Days before the Florida Legislature convenes for its annual 60-day session, state lawmakers already are busy and shifting into overdrive — raising money from special interests, that is.
In what has become an annual rite, most state legislators are in an all-out fundraising binge, collecting as many checks from special interest groups as possible before the legislative session formally starts on March 3.
That’s because House and Senate rules prohibit lawmakers from raising money during the session, in an effort to eliminate the appearance of votes being cast as a quid pro quo for checks from various interest groups affected by legislation.
In response, the special interest groups have turned to using the week before the session as their best chance to influence lawmakers.
Former state Sen. Mike Bennett, R-Bradenton, said that, within the shadow of the towering Capitol building, lobbyists pack bars and restaurants on nearby Adams Street at this time of year, passing checks to seemingly anyone they think can help them get bills passed — especially on the day before the session starts.

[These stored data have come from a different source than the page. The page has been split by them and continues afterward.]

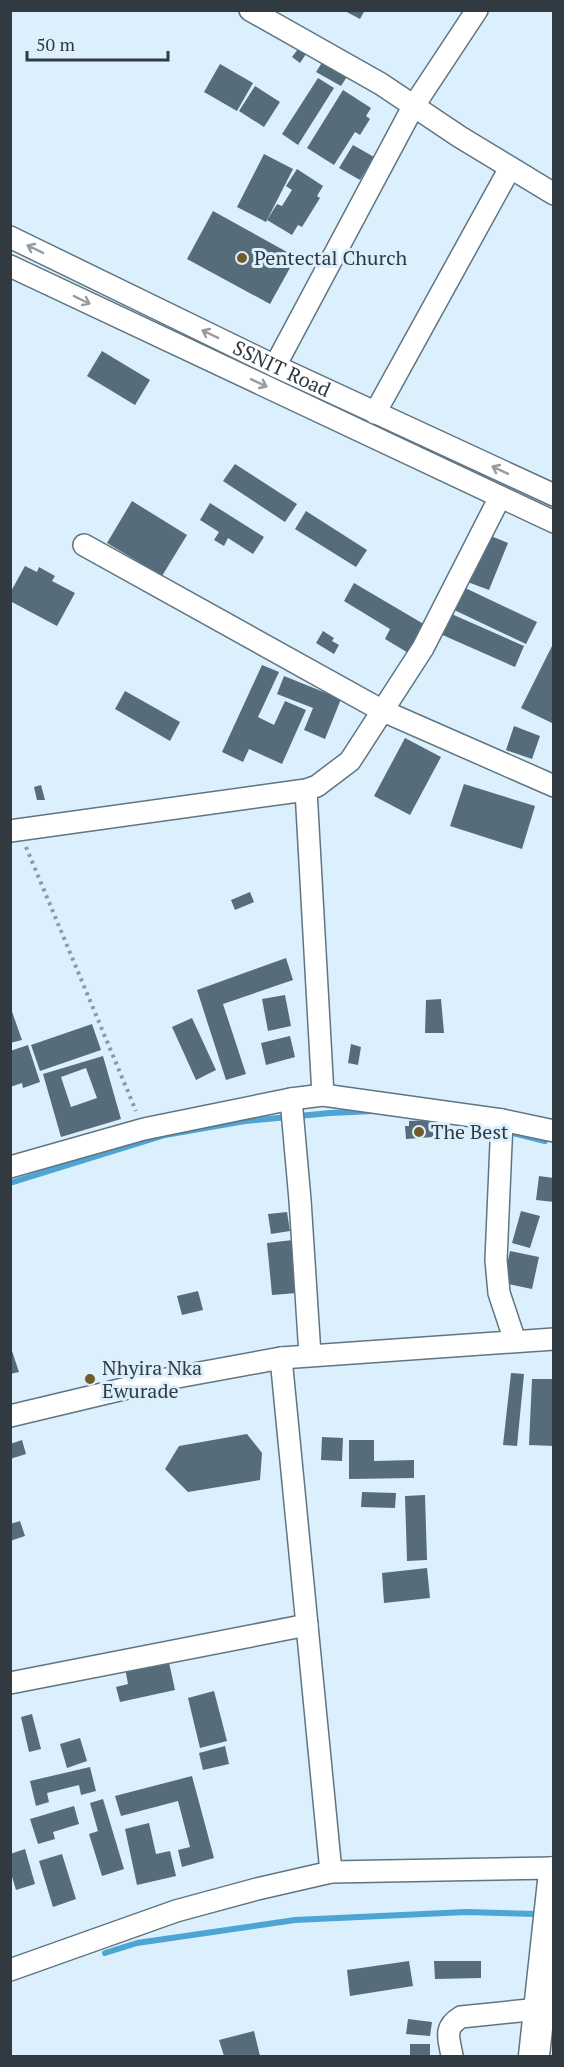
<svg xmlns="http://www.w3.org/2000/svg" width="564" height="2067" font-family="'PT Serif',serif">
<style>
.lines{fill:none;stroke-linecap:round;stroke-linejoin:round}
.stream{stroke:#4ea4d2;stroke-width:6}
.building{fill:#566c7a;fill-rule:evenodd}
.minor-casing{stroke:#5f7583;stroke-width:24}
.highway-casing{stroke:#5f7583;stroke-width:33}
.path{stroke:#8b99a3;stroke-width:4;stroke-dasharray:3 4.5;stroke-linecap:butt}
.minor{stroke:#fff;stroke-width:21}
.highway{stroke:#fff;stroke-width:30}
.oneway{stroke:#989ca0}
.poi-dot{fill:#715b2b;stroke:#dceffc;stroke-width:2}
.labels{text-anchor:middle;stroke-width:6;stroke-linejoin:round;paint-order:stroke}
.poi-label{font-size:20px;fill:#303a40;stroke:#dceffc;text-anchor:start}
.street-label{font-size:20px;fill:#303a40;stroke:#dceffc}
</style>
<rect width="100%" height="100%" fill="#dceffc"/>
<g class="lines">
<!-- stream -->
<g class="stream">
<polyline points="513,1133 545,1141"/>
<polyline points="10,1183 165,1135 245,1121 330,1113 373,1111"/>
<polyline points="105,1953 137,1943 295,1920 466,1912 535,1914"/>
</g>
</g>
<!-- building -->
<g class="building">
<polygon points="343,10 365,10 360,19"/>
<polygon points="298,49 306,54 300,63 292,57"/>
<polygon points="323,61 348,75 341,86 316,72"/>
<polygon points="220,64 253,83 237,111 204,92"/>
<polygon points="318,78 334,88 298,145 282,134"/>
<polygon points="255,86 280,102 264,127 239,111"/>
<polygon points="343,90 371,108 366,116 370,119 360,135 355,132 334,165 307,148"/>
<polygon points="353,145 374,157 360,180 339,168"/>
<polygon points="264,154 293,169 266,222 237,207"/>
<polygon points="297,169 323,186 317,196 320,198 302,227 298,225 292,235 267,220 277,204 282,206 292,190 286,186"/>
<polygon points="213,211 296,257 270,304 187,259"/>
<polygon points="102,351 150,380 135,405 87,376"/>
<polygon points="235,464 297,504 285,522 223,481"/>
<polygon points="132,501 187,535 162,576 107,543"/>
<polygon points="210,503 264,537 253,554 228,538 224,546 214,540 219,532 200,520"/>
<polygon points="306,511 367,550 356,567 295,529"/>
<polygon points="484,533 508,543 489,590 465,581"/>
<polygon points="25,566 37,572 39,567 55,576 52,581 75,593 57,626 10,601 10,593"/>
<polygon points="354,583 427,626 410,654 385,639 390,629 344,601"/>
<polygon points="461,586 537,622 526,644 450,608"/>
<polygon points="447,612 524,646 515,667 438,633"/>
<polygon points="323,631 334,638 332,641 339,645 334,654 316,643"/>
<polygon points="554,642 554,724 521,708"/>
<polygon points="262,665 279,672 258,717 274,725 285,701 306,710 282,764 249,749 243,762 222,752"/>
<polygon points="284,676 341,699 325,739 304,730 313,708 277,694"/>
<polygon points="125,691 180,722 170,741 115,709"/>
<polygon points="514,726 540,736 532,759 506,750"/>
<polygon points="405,738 441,757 410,815 374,796"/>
<polygon points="464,784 535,806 522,849 450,826"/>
<polygon points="41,785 45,800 37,800 34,787"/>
<polygon points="250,892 254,902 235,910 231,900"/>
<polygon points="286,958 293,980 223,1004 246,1074 226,1080 197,990"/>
<polygon points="285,995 291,1026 268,1031 262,999"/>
<polygon points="441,999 444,1033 425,1033 426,1000"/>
<polygon points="10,1006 22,1040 10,1043"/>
<polygon points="192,1018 216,1070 196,1080 172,1027"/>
<polygon points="92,1024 101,1050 40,1071 31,1045"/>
<polygon points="290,1036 295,1057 266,1065 261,1043"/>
<polygon points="351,1044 361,1047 358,1065 348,1063"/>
<polygon points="28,1045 40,1082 23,1088 22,1083 10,1087 10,1051"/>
<path d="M103 1056 121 1119 61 1137 43 1074ZM86 1068 97 1098 71 1107 61 1077Z"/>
<polygon points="433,1120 433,1137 406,1139 405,1126 409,1126 409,1121"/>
<polygon points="539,1176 554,1178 554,1202 536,1200"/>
<polygon points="521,1211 540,1216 530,1248 512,1243"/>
<polygon points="287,1212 290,1231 271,1234 268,1214"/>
<polygon points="293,1240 297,1293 272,1295 267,1243"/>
<polygon points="510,1251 539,1257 532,1289 503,1283"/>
<polygon points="198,1291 203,1310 182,1315 177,1296"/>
<polygon points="10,1345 19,1372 10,1374"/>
<polygon points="511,1373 524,1374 517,1446 503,1445"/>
<polygon points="532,1379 554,1379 554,1446 529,1445"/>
<polygon points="247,1434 262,1453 260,1480 188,1492 165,1469 179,1446"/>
<polygon points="322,1437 343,1438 342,1461 321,1460"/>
<polygon points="22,1440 26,1454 10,1459 10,1444"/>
<polygon points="349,1440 374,1440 374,1461 414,1460 414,1478 349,1479"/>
<polygon points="362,1492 396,1493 395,1508 361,1507"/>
<polygon points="425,1495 427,1560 407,1561 405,1496"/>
<polygon points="20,1521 25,1536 10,1541 10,1524"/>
<polygon points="427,1568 430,1598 384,1603 382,1573"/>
<polygon points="168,1658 175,1690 120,1702 116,1687 128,1684 125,1668"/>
<polygon points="214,1691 227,1741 200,1748 188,1698"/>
<polygon points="32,1714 41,1749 29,1752 21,1717"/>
<polygon points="80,1738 87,1761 67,1768 60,1744"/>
<polygon points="225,1746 229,1764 203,1770 199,1753"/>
<polygon points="90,1767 96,1791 81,1795 79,1785 47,1793 49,1802 36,1806 30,1781"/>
<polygon points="192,1776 214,1858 182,1867 178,1850 190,1847 178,1801 121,1816 115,1796"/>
<polygon points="103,1799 124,1869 102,1876 89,1834 98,1831 90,1803"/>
<polygon points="74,1806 79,1824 53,1832 55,1839 38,1844 30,1819"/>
<polygon points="149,1823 156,1854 170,1851 176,1876 137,1885 125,1829"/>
<polygon points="25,1849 35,1884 16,1890 10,1870 10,1854"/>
<polygon points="62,1854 76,1899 53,1907 39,1861"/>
<polygon points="409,1961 413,1986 350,1996 347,1970"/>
<polygon points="434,1961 481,1961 481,1978 435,1979"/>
<polygon points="408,2019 432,2022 430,2036 406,2034"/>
<polygon points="254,2031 260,2056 224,2056 219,2040"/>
<rect x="410" y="2044" width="20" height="12"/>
</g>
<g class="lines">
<!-- minor casing -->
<g class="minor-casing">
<g id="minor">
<polyline points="250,10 381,84 460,137 554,194"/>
<path id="s1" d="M10 237 275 366 554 495"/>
<polyline points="10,266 554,522"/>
<polyline points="275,366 413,107 477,10"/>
<polyline points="375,413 510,168"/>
<polyline points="84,545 381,710 554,786"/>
<polyline points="306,790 323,1095"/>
<polyline points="10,831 306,790 317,786 350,761 423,648 500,497"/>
<polyline points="291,1099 300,1200 310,1355"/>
<polyline points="502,1120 496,1260 499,1293 515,1341"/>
<polyline points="10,1167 144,1129 291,1099 323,1095 502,1120 554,1131"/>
<polyline points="281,1358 331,1872"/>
<polyline points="10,1416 161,1380 281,1358 554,1339"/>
<polyline points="10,1683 307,1625"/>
<polyline points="10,1970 176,1911 257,1889 331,1872 554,1868"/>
<path d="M452 2056C449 2038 443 2028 461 2017L539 2009"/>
</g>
</g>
<!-- highway casing -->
<g class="highway-casing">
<polyline id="highway" points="534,2056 554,1872"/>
</g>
<!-- path -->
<polyline class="path" points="26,847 136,1111"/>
<!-- minor -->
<use href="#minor" class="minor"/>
<!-- highway -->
<use href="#highway" class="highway"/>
</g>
<!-- one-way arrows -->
<defs><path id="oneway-shaft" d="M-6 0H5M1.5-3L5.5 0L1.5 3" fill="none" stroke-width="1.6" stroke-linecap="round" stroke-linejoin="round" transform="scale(1.5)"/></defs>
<g class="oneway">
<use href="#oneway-shaft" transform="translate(35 249) rotate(-154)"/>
<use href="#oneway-shaft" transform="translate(82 300) rotate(26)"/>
<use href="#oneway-shaft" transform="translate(210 334) rotate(-154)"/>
<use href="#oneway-shaft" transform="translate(259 383) rotate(25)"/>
<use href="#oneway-shaft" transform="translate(500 470) rotate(-155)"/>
</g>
<!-- markers -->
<g class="poi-dot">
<circle cx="242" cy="258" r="6"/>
<circle cx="419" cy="1132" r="6"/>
<circle cx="90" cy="1379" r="6"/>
</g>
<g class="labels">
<!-- poi labels -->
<g class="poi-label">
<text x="254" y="265">Pentectal Church</text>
<text x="431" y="1139">The Best</text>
<text x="102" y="1375">Nhyira Nka<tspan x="102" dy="23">Ewurade</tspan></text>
</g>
<!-- street labels -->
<g class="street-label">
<text dy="7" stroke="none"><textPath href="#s1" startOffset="302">SSNIT Road</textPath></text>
</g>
</g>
<!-- border -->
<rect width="564" height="2067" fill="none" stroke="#303a40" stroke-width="24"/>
<!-- scale -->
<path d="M27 51v9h141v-9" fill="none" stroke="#303a40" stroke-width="3"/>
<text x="36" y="51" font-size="18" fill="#303a40" stroke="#dceffc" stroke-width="4.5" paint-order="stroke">50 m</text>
</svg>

“It is like a New York City ticker tape parade, but instead of confetti flying, there are envelopes with checks,” Bennett said.
Former State Rep. Keith Fitzgerald, a New College of Florida political science professor, said the week before the Legislature meets is “just plain awful” because of the sheer amount of money that trades hands at local bars and clubs. Fitzgerald said he told one lobbyist while he was in office that he would not support the desired legislation during the session, yet still received a check in the apparent hope he would change his mind.
The practice is not confined to Tallahassee. Back in their home districts, legislators hit the fundraiser circuit just as hard during the week before session.
On Tuesday night, for instance, a Sarasota rum distiller hosted a fundraiser for state Rep. Greg Steube, R-Sarasota, who is sponsoring a bill that would allow the firm to sell more of its products.
“It’s the only time we can do it,” Steube said of the fundraising blitz. “I can’t raise any money again until May.”